Job 34
La Biblia de Nuestro Pueblo (1995) ›1Elihú siguió diciendo:
2Sabios, escuchen mis palabras, préstenme atención los doctos,
3porque así como el oído distingue las palabras y el paladar aprecia los sabores,
4así nosotros buscaremos lo justo y distinguiremos lo que es bueno.
5Job ha afirmado: Aunque soy inocente, Dios no me hace justicia;
6defiendo mi derecho y paso por mentiroso; mi herida no sana, aunque no he pecado.
7¿Quién hay como Job, que suelta insolencias como quien bebe agua,
8se junta con malhechores y va en compañía de malvados?
9Afirma: De nada le sirve al hombre gozar del favor de Dios.
10Escúchenme, hombres sensatos: ¡Lejos de Dios la maldad, lejos del Todopoderoso la injusticia!
11Dios paga al hombre sus obras, lo retribuye según su conducta;
12ciertamente Dios no obra mal, el Todopoderoso no quebranta el derecho.
13¿Quién le ha encomendado a él la tierra, quién le ha confiado el universo?
14Si decidiera por su cuenta retirar su espíritu y su aliento,
15expirarían todos los vivientes y el hombre volvería al polvo.
16Si eres inteligente, escúchame, presta oído a mis palabras:
17¿Podrá juzgar uno que odia el derecho?, ¿te atreves a condenar al más justo,
18al que declara criminal a un rey y malvados a los dignatarios?
19Dios no es parcial a favor del príncipe ni favorece al rico contra el pobre, porque todos son obras de sus manos.
20De repente mueren, a media noche, los nobles se agitan y pasan, el poderoso es derribado sin esfuerzo.
21Porque los ojos de Dios miran las sendas del hombre y vigilan todos su pasos;
22no hay tinieblas ni sombras donde puedan esconderse los malhechores.
23Y no toca al hombre señalar un plazo para presentarse a juicio con Dios.
24Aplasta a los poderosos sin tener que indagar y en su lugar nombra a otros;
25como conoce sus acciones, los derriba en una noche y quedan deshechos;
26como a criminales los azota en la plaza pública,
27porque se apartaron de él y no siguieron sus caminos,
28haciendo que llegara a Dios el clamor de los pobres y que oyera el clamor de los afligidos.
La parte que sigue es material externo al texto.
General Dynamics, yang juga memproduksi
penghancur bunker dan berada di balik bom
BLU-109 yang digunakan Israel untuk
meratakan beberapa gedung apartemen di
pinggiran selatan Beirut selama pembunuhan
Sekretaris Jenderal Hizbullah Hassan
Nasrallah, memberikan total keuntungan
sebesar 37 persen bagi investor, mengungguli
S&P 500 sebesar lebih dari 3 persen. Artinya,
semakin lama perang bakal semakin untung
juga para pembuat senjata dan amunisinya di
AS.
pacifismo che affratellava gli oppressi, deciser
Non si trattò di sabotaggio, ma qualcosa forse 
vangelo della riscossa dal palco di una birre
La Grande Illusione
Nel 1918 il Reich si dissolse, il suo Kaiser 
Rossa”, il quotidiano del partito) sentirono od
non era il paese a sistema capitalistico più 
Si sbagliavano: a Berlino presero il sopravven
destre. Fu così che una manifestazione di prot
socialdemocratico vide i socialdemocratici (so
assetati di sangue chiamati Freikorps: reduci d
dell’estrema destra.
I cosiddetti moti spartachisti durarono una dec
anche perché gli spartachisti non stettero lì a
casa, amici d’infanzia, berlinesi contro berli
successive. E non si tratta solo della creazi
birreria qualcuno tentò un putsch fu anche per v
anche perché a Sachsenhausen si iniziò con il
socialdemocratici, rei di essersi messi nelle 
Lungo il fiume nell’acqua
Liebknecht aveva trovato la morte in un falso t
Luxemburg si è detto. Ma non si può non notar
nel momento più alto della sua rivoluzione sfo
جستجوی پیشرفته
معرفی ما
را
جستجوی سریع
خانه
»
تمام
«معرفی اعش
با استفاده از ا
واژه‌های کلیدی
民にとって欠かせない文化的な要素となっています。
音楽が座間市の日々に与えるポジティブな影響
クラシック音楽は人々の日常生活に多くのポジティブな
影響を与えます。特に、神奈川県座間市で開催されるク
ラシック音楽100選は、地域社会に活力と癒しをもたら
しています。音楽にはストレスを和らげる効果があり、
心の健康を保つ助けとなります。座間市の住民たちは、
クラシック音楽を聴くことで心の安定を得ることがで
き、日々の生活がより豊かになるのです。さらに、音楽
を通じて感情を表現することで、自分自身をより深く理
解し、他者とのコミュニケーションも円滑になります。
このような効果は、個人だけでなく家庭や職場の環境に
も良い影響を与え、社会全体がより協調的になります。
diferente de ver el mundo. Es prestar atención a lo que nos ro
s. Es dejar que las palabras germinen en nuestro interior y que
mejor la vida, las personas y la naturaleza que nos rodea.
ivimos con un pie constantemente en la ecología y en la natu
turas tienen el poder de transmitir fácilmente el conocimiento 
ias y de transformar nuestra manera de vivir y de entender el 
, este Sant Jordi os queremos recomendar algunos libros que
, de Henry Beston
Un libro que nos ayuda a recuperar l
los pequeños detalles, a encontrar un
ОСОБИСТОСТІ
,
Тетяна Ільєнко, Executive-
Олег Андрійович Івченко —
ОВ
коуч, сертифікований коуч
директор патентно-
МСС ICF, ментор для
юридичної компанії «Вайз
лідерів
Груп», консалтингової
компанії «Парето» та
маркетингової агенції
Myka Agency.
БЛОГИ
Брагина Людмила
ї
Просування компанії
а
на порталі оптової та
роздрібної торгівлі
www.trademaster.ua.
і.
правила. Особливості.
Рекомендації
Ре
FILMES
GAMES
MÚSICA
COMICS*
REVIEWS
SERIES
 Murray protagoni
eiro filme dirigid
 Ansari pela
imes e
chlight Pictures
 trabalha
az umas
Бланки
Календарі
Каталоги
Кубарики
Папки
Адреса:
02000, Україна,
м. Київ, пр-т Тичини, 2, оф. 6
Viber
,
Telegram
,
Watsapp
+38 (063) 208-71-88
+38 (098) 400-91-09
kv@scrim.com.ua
29Pero si Dios no interviene, ¿quién podrá condenarlo?, y si esconde su rostro, ¿quién podrá verlo? Vela sobre pueblos y hombres
30para que no reine el impío ni haya quienes engañen al pueblo.
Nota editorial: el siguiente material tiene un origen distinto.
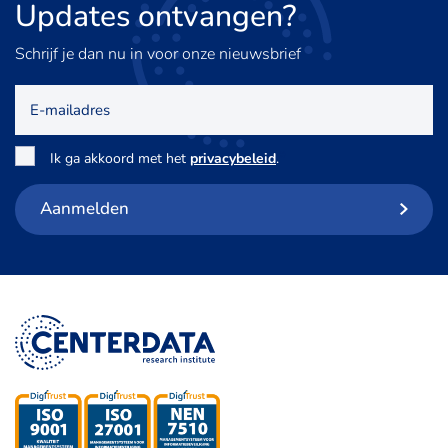
Updates
ontvangen?
Schrijf je dan nu in voor onze nieuwsbrief
E-
mailadres
Toestemming
*
Ik ga akkoord met het
privacybeleid
.
Aanmelden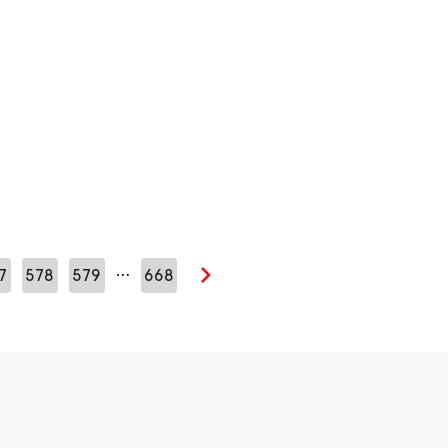
…
7
578
579
668
Seuraava sivu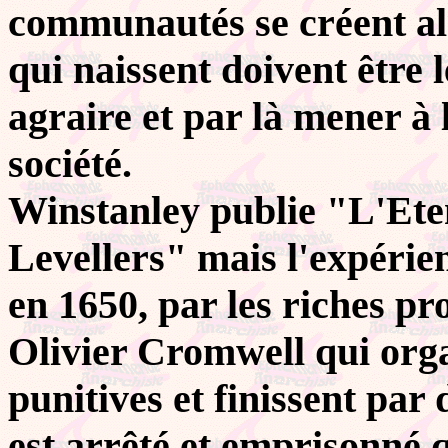
communautés se créent al
qui naissent doivent être 
agraire et par là mener à 
société.
Winstanley publie "L'Ete
Levellers" mais l'expérien
en 1650, par les riches pr
Olivier Cromwell qui orga
punitives et finissent par
est arrêté et emprisonné 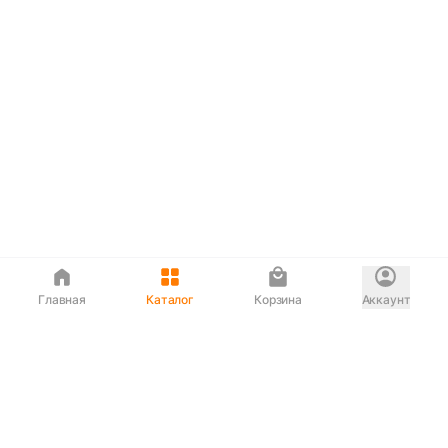
Главная
Каталог
Корзина
Аккаунт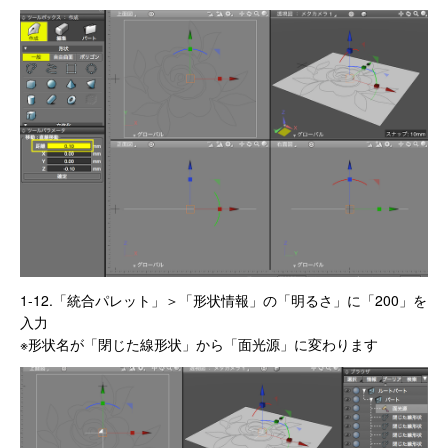
1-12.「統合パレット」＞「形状情報」の「明るさ」に「200」を
入力
※形状名が「閉じた線形状」から「面光源」に変わります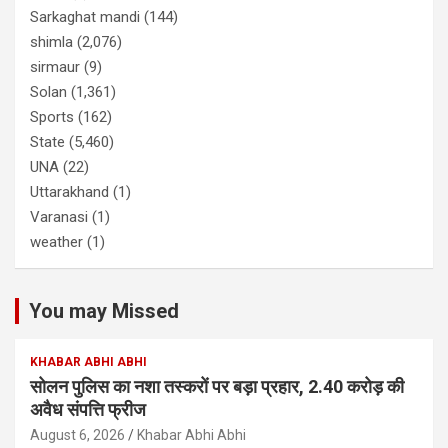
Sarkaghat mandi
(144)
shimla
(2,076)
sirmaur
(9)
Solan
(1,361)
Sports
(162)
State
(5,460)
UNA
(22)
Uttarakhand
(1)
Varanasi
(1)
weather
(1)
You may Missed
KHABAR ABHI ABHI
सोलन पुलिस का नशा तस्करों पर बड़ा प्रहार, 2.40 करोड़ की
अवैध संपत्ति फ्रीज
August 6, 2026
Khabar Abhi Abhi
31Dile a Dios: Me he equivocado, no pecaré;
32lo que yo no veo, enséñamelo tú, y si cometí delito, no volveré a hacerlo.
33¿Debe él retribuir según tu criterio? Como la decisión es tuya y no mía, lo que sepas dilo;
34y los hombres sensatos que me escuchan y los sabios confesarán:
35Job habla sin saber, sus palabras no tienen sentido.
36Que lo torturen hasta lo último por sus respuestas, dignas de un malvado;
37porque al pecado añade la rebelión, ante nosotros se burla y no cesa de hablar contra Dios.